The operative word in that sentence being "eventually."

Smith finally broke down and agreed to a sit-down with Moore AFTER filming was wrapped and the picture was already through post production. He had his chance, but decided to do a Jack Welch and stonewall. He got what he deserved. The wreckage that is GM now is mostly due to bad decisions he made, continued as they were by Stempel and Wagoner.

Smith's two biggest boners: shedding the "Sloan model" and making GM just another bean-counter-run money grubbing American corporation. All of the inventiveness, creativity and drive to excel that marked GM's rise to #1 all during the Sloan era was gone. The second was Saturn, which COULD have been a good thing, but wound up just being part of Smith's failed "southern strategy" to move all GM manufacturing out of Michigan, the Midwest and California and into backward southern states, which are reliably anti-labor and whose desperate state and local governments were forking over billions in tax breaks.

Saturn's designs were mediocre at best (the plastic skin idea was robbed from Pontiac, everything else was also-ran GM designs not used by the other "divisions") and, although quality of assembly was higher than other GM products, it still couldn't match that of the Japanese competitors. The whole "no-hassle dealer" idea turned out to just be yet another GM advertising gimmick. Lee Iacocca even questions the wisdom of hanging onto Smith's failed idea, as he also questions the validity of Ford's Mercury line, which now is just a "dress-up" option for the Ford line.

Ford, however, is coming out with some pretty darned good new products, while GM's got their design transmission stuck in permanent reverse. The real sleeper was the 500, which got a Fusion grill and was rebadged back to Taurus...a VERY nice car. Chrysler, now a toy for private equity hacks to play with, will probably tank soon due to mismanagement, since La Sorda probably won't put up with the new owners for very long if they don't behave. Remember, it was Ford's going public and AWAY from total Ford family control in 1956 that saved the company, even if drunkard King Henry II didn't necessarily see it that way. The reverse could be very true of Cerberus' grabbing of Chrysler. Lack of oversight and accountability always breeds bad management, no matter what the industry.

Reply to
DeserTBoB

Well, yeah. That's a standard part of Moore's "documentaries".

Reply to
Joe Pfeiffer

It is interesting how bean counters can ruin companies.

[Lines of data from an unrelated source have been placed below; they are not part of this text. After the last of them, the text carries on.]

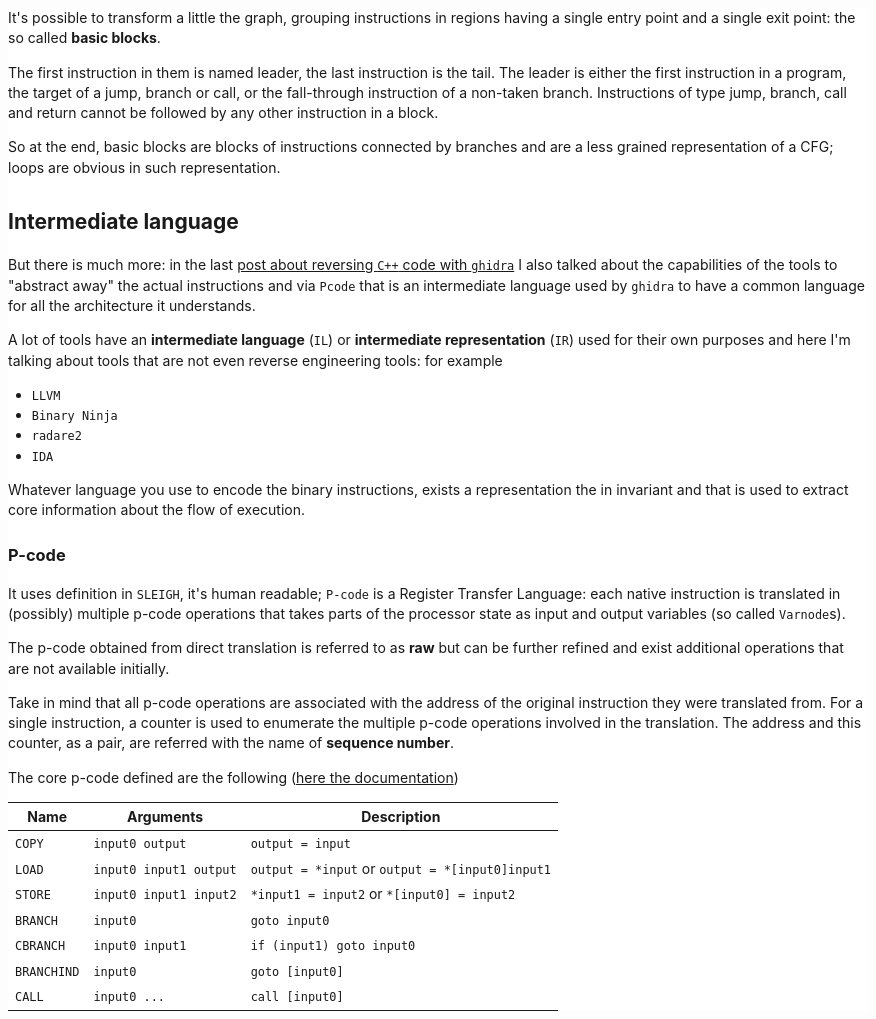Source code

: It's possible to transform a little the graph, grouping instructions in regions
having a single entry point and a single exit point: the so called **basic
blocks**.

The first instruction in them is named leader, the last instruction is the
tail. The leader is either the first instruction in a program, the target of a
jump, branch or call, or the fall-through instruction of a non-taken branch.
Instructions of type jump, branch, call and return cannot be followed by any
other instruction in a block.

So at the end, basic blocks are blocks of instructions connected by branches and
are a less grained representation of a CFG; loops are obvious in such representation.

## Intermediate language

But there is much more: in the last [post about reversing ``C++`` code with
``ghidra``](link://slug/reversing-c++-qt-applications-using-ghidra) I also
talked about the capabilities of the tools to "abstract away" the actual
instructions and via ``Pcode`` that is an intermediate language used by
``ghidra`` to have a common language for all the architecture it understands.

A lot of tools have an **intermediate language** (``IL``) or **intermediate
representation** (``IR``) used for their own purposes and here I'm talking about
tools that are not even reverse engineering tools: for example

 - ``LLVM``
 - ``Binary Ninja``
 - ``radare2``
 - ``IDA``

Whatever language you use to encode the binary instructions, exists a
representation the in invariant and that is used to extract core information
about the flow of execution.

### P-code

It uses definition in ``SLEIGH``, it's human readable; ``P-code`` is a Register
Transfer Language: each native instruction is translated in (possibly) multiple
p-code operations that takes parts of the processor state as input and output
variables (so called ``Varnode``s).

The p-code obtained from direct translation is referred to as **raw** but can be
further refined and exist additional operations that are not available
initially.

Take in mind that all p-code operations are associated with the address of the
original instruction they were translated from. For a single instruction, a
counter is used to enumerate the multiple p-code operations involved in the
translation. The address and this counter, as a pair, are referred with the name
of **sequence number**.

The core p-code defined are the following ([here the documentation](https://spinsel.dev/assets/2020-06-17-ghidra-brainfuck-processor-1/ghidra_docs/language_spec/html/pcoderef.html))

| Name     | Arguments         | Description        |
|----------|-------------------|--------------------|
| ``COPY`` | ``input0 output`` | ``output = input`` |
| ``LOAD`` | ``input0 input1 output`` | ``output = *input`` or ``output = *[input0]input1`` |
| ``STORE`` | ``input0 input1 input2`` | ``*input1 = input2`` or ``*[input0] = input2`` |
| ``BRANCH`` | ``input0`` | ``goto input0`` |
| ``CBRANCH`` | ``input0 input1`` | ``if (input1) goto input0`` |
| ``BRANCHIND`` | ``input0`` | ``goto [input0]`` |
| ``CALL`` | ``input0 ...`` | ``call [input0]`` |
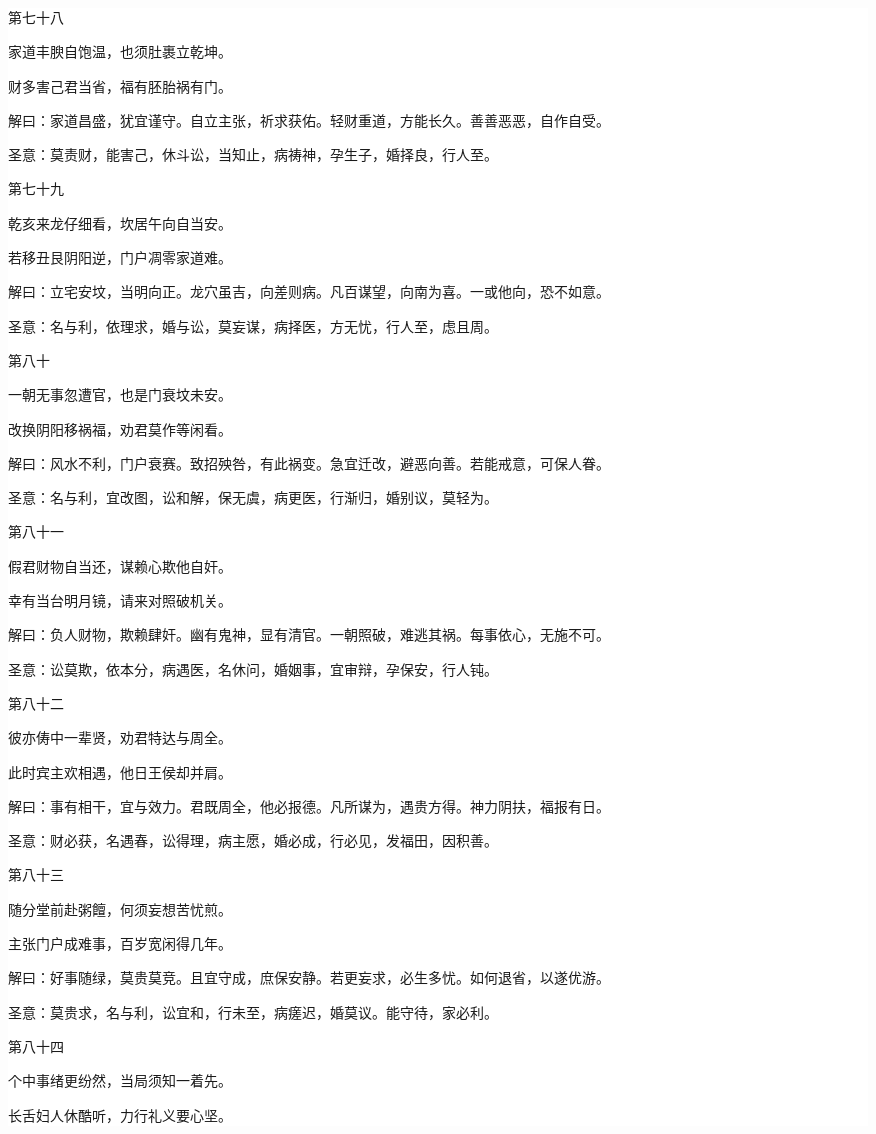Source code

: 第七十八  

家道丰腴自饱温，也须肚裹立乾坤。  

财多害己君当省，福有胚胎祸有门。  

解曰：家道昌盛，犹宜谨守。自立主张，祈求获佑。轻财重道，方能长久。善善恶恶，自作自受。  

圣意：莫责财，能害己，休斗讼，当知止，病祷神，孕生子，婚择良，行人至。  

第七十九  

乾亥来龙仔细看，坎居午向自当安。  

若移丑艮阴阳逆，门户凋零家道难。  

解曰：立宅安坟，当明向正。龙穴虽吉，向差则病。凡百谋望，向南为喜。一或他向，恐不如意。  

圣意：名与利，依理求，婚与讼，莫妄谋，病择医，方无忧，行人至，虑且周。  

第八十  

一朝无事忽遭官，也是门衰坟未安。  

改换阴阳移祸福，劝君莫作等闲看。  

解曰：风水不利，门户衰赛。致招殃咎，有此祸变。急宜迁改，避恶向善。若能戒意，可保人眷。  

圣意：名与利，宜改图，讼和解，保无虞，病更医，行渐归，婚别议，莫轻为。  

第八十一  

假君财物自当还，谋赖心欺他自奸。  

幸有当台明月镜，请来对照破机关。  

解曰：负人财物，欺赖肆奸。幽有鬼神，显有清官。一朝照破，难逃其祸。每事依心，无施不可。  

圣意：讼莫欺，依本分，病遇医，名休问，婚姻事，宜审辩，孕保安，行人钝。  

第八十二  

彼亦俦中一辈贤，劝君特达与周全。  

此时宾主欢相遇，他日王侯却并肩。  

解曰：事有相干，宜与效力。君既周全，他必报德。凡所谋为，遇贵方得。神力阴扶，福报有日。  

圣意：财必获，名遇春，讼得理，病主愿，婚必成，行必见，发福田，因积善。  

第八十三  

随分堂前赴粥饘，何须妄想苦忧煎。  

主张门户成难事，百岁宽闲得几年。  

解曰：好事随绿，莫贵莫竞。且宜守成，庶保安静。若更妄求，必生多忧。如何退省，以遂优游。  

圣意：莫贵求，名与利，讼宜和，行未至，病瘥迟，婚莫议。能守待，家必利。  

第八十四  

个中事绪更纷然，当局须知一着先。  

长舌妇人休酷听，力行礼义要心坚。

Around 1980 John Sculley came to Apple and eventually fired Steve Jobs and nearly ruined the company.

Similarly in IBM Opel and Akers took the company on a spiraling slope downwards.

It is like they say about Bush that he is a master of creating small companies. He starts with big companies and makes them small.

Reply to
Gosi

the whole movie was based on the crap that asshole pulled and gm still uses today to f*ck people who work for them

"David E. Powell" wrote:

Reply to
philthy

That's a great example of a non-sequitur. Idiot.

Bill Putney (To reply by e-mail, replace the last letter of the alphabet in my address with the letter 'x')

Reply to
Bill Putney

And that's a surprise? MM never lets reality get in his way.